◆ **Task list**:
1. In the book review, present the paragraph beginning "The characters in these stories comes from different walks of life" as a short bulleted list that keeps its main facts.
2. Reproduce the book review's text from "The characters in" up to and including "talk to you.".

◆ **Document excerpt**:
☆ ☆ ☆

George Bernard Shaw once famously said “Happy is the man who can make a living by his hobby!” Going by his quote I should be a happy (wo)man. Being a bibliophile, book reviewing should be my ‘happy’ job. However, the reality is different. In this age of self-publishing, paid publishing and the merry gang of bankers turned authors, finding a ‘good’ book is as rare as finding a jewelled squid.
In my initial days as a book reviewer, I used to look forward to the book couriers, however now I dread them. Most of the books that I receive for reviewing have pathetic storyline, abysmal grammar, horrendous narrative style and in one word most of them are “unreadable” (if I may use the term). However, “Window Seat” by Yashluv Virwani came like a breath of fresh air. After a long time I enjoyed reading a book and writing this review.
It is said that the opening line of a book is very important and in this book the first line itself hooked me to the book. I knew, after reading the first line that this book was going to be different. The author is a magician of words, in the entire book the line between prose and poetry gets blurred. Characters are described in alliteration “She had a slender nose and tender ears”. The book is said to be a compilation of 8 short stories but honestly the reader will not find any story as such. The stories have no definite plots with beginning, middle, climax and end but only silky smooth emotions flowing like molten chocolate. In all the eight stories the characters have no names because “names are only pretence, something that stories never require, they carry a baggage of races, countries, boundaries and religions. Also in a way, they turn you passive and control your imagination- stories don’t deserve such shallow treatment, they’re meant to be somewhere close to spiritual.”
The stories are not simple narration but more of conversations between characters. The characters talk about simple moments because “conversations were always made up of these little build-ups and never the huge build ups.”
There is a lot of “intertexuality” used in this book. The author was honest to state his inspirations from books like Veronika decides to die and Interpreter of maladies. The story Cliché refers heavily to Coelho’s Veronika Decides to Die. The protagonist names herself as Veronika and she is a prostitute who meets Faiz. The character of Faiz is again inspired by Faiz Ahmed Faiz and who like his namesake wants to feel things and not understand them.
The characters in these stories comes from different walks of life and are varied in every way, so you have a prostitute who paints her walls to fill colour in her life, a housewife who imagines talking to her tenant, a lesbian who becomes a writer, an unconventional freckled woman who has accepted herself and a musician. Each character has things to tell you. They literally talk to you.
This book talks about “soulgasm” and while reading it I could actually feel one. This book is not a book that you can read in one go, rather this book should be relished like the way we relish chai on a rainy day or winter evening, sipping slowly, filling your senses with the flavour. The last thing that I wish to say about this book is exactly what the character Veronika said in this book “Ah!! The way you write is pure intoxication.”

☆ ☆ ☆

Saved entries:
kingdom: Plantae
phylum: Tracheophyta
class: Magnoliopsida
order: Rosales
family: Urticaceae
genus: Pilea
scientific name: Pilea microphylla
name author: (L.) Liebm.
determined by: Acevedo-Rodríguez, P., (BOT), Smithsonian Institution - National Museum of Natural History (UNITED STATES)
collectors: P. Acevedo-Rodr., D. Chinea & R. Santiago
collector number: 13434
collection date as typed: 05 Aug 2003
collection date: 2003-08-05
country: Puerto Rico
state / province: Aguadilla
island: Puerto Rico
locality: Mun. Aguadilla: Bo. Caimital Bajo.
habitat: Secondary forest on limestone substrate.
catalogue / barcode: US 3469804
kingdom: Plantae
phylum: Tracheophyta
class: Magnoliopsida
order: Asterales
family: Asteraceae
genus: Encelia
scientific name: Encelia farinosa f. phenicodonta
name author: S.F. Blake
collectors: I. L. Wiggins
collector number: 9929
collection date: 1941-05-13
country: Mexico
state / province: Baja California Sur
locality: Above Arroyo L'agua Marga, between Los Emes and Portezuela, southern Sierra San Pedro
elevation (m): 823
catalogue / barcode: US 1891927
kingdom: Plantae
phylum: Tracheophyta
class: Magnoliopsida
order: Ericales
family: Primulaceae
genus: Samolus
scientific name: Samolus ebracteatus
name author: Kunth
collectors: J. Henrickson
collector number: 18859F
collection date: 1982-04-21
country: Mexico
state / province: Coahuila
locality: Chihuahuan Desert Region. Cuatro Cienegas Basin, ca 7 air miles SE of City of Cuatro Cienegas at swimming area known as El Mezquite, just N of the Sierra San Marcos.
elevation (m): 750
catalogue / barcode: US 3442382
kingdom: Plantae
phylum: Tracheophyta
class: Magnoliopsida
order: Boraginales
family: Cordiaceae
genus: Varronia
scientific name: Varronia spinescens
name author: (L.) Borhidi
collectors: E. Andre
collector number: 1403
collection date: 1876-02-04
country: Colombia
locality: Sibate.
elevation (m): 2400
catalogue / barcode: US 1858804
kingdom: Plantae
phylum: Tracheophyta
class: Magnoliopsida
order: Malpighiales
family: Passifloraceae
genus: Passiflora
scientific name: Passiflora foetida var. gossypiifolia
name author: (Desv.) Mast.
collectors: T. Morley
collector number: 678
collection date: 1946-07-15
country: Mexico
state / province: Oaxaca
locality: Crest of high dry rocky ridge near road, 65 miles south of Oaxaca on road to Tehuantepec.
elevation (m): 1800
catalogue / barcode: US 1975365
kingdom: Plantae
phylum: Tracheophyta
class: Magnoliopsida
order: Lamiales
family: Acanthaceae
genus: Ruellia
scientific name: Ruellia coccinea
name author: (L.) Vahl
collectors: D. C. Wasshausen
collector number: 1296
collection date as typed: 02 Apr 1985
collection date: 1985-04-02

☆ ☆ ☆

◆ **Results for each task**:
1.
- The characters come from different walks of life and differ in every way.
- They include:
  - a prostitute who paints her walls to fill color in her life
  - a housewife who imagines talking to her tenant
  - a lesbian who becomes a writer
  - an unconventional freckled woman who has accepted herself
  - a musician
- Each character has things to tell the reader and literally talks to them.

2.
The characters in these stories comes from different walks of life and are varied in every way, so you have a prostitute who paints her walls to fill colour in her life, a housewife who imagines talking to her tenant, a lesbian who becomes a writer, an unconventional freckled woman who has accepted herself and a musician. Each character has things to tell you. They literally talk to you.